- **BRIEF**:
Reproduce the lines below word for word, leaving out the pictures.

··· SUPPLIED MATERIAL

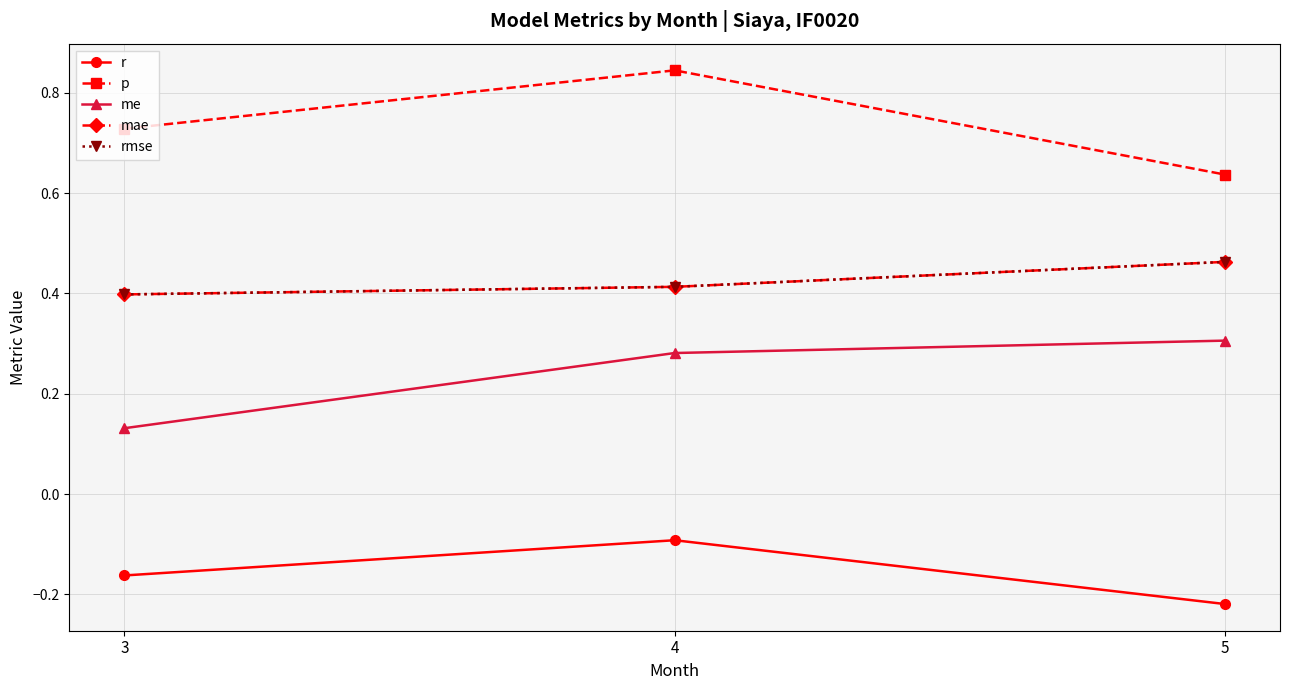

What is the sum of the me values at 3 and 5?

0.4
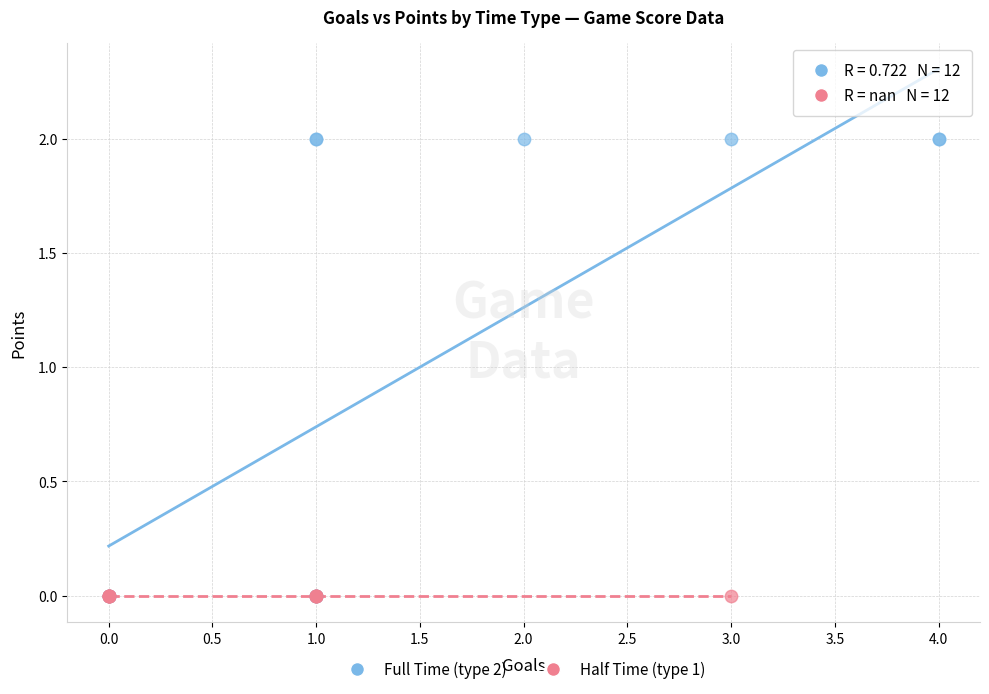

Which series contains the highest Y value?

Full Time (type 2)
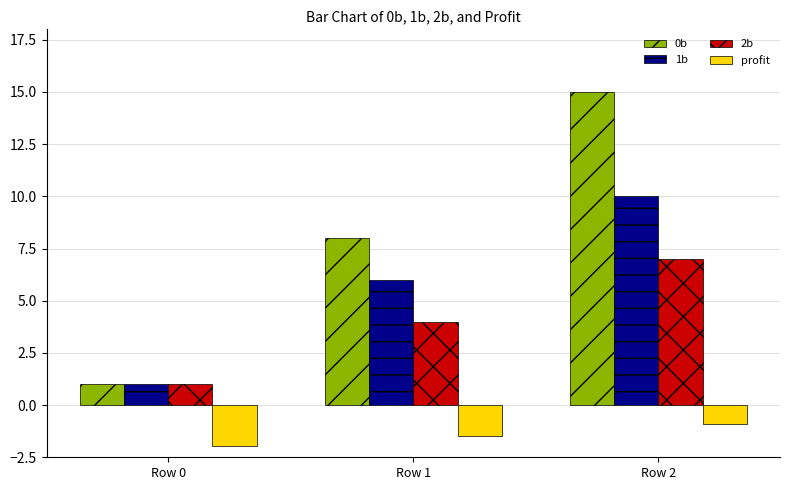

At which label is 2b closest to 4?

Row 1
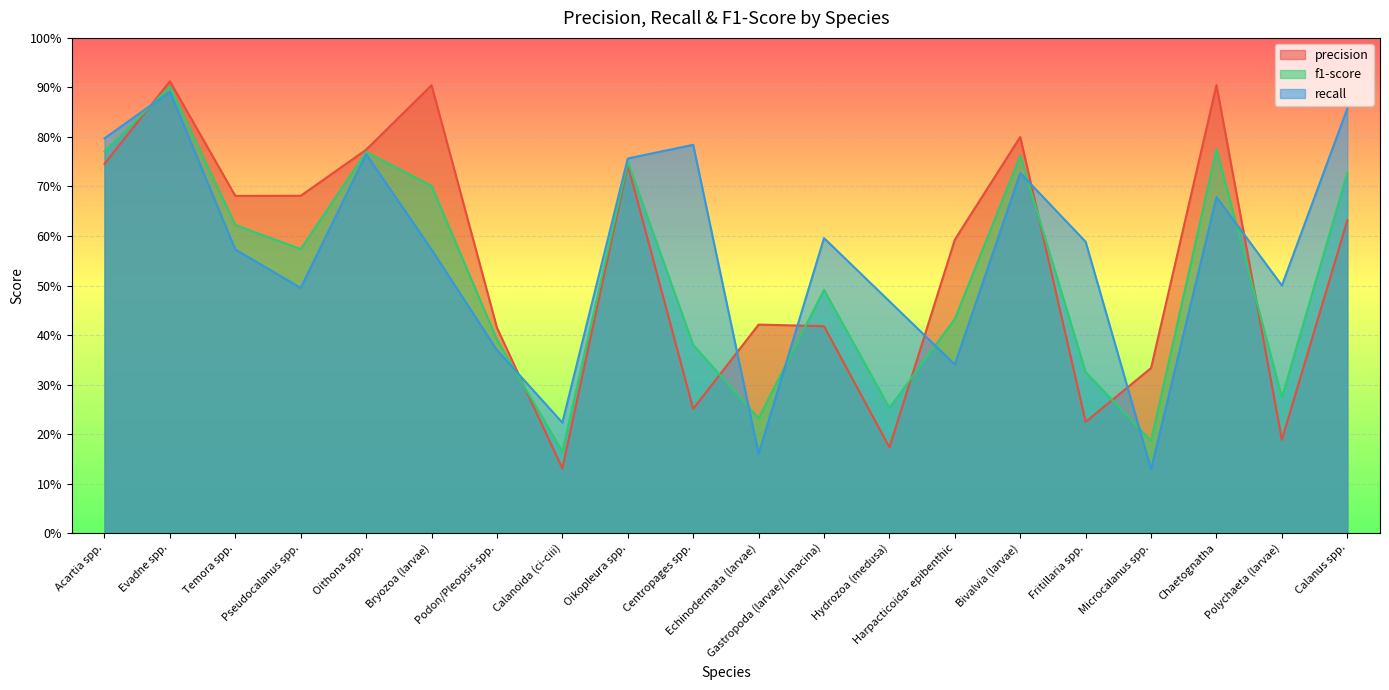

What is the label of the 17th point from the left?

Microcalanus spp.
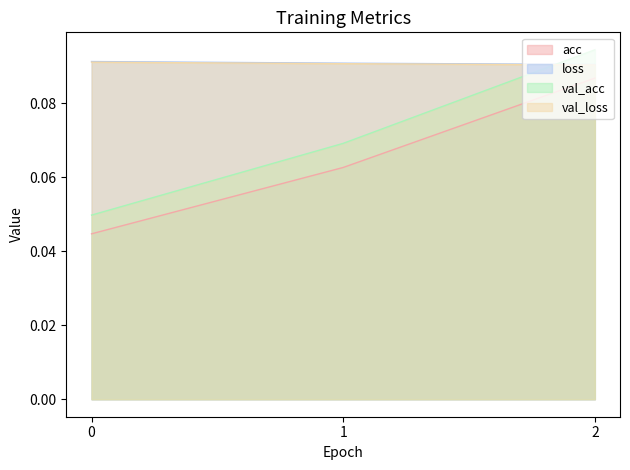

How many acc values are between 0 and 1?

3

······

- **RESULT FOR THIS TASK**:
What is the sum of the me values at 3 and 5?

0.4

Which series contains the highest Y value?

Full Time (type 2)

At which label is 2b closest to 4?

Row 1

What is the label of the 17th point from the left?

Microcalanus spp.

How many acc values are between 0 and 1?

3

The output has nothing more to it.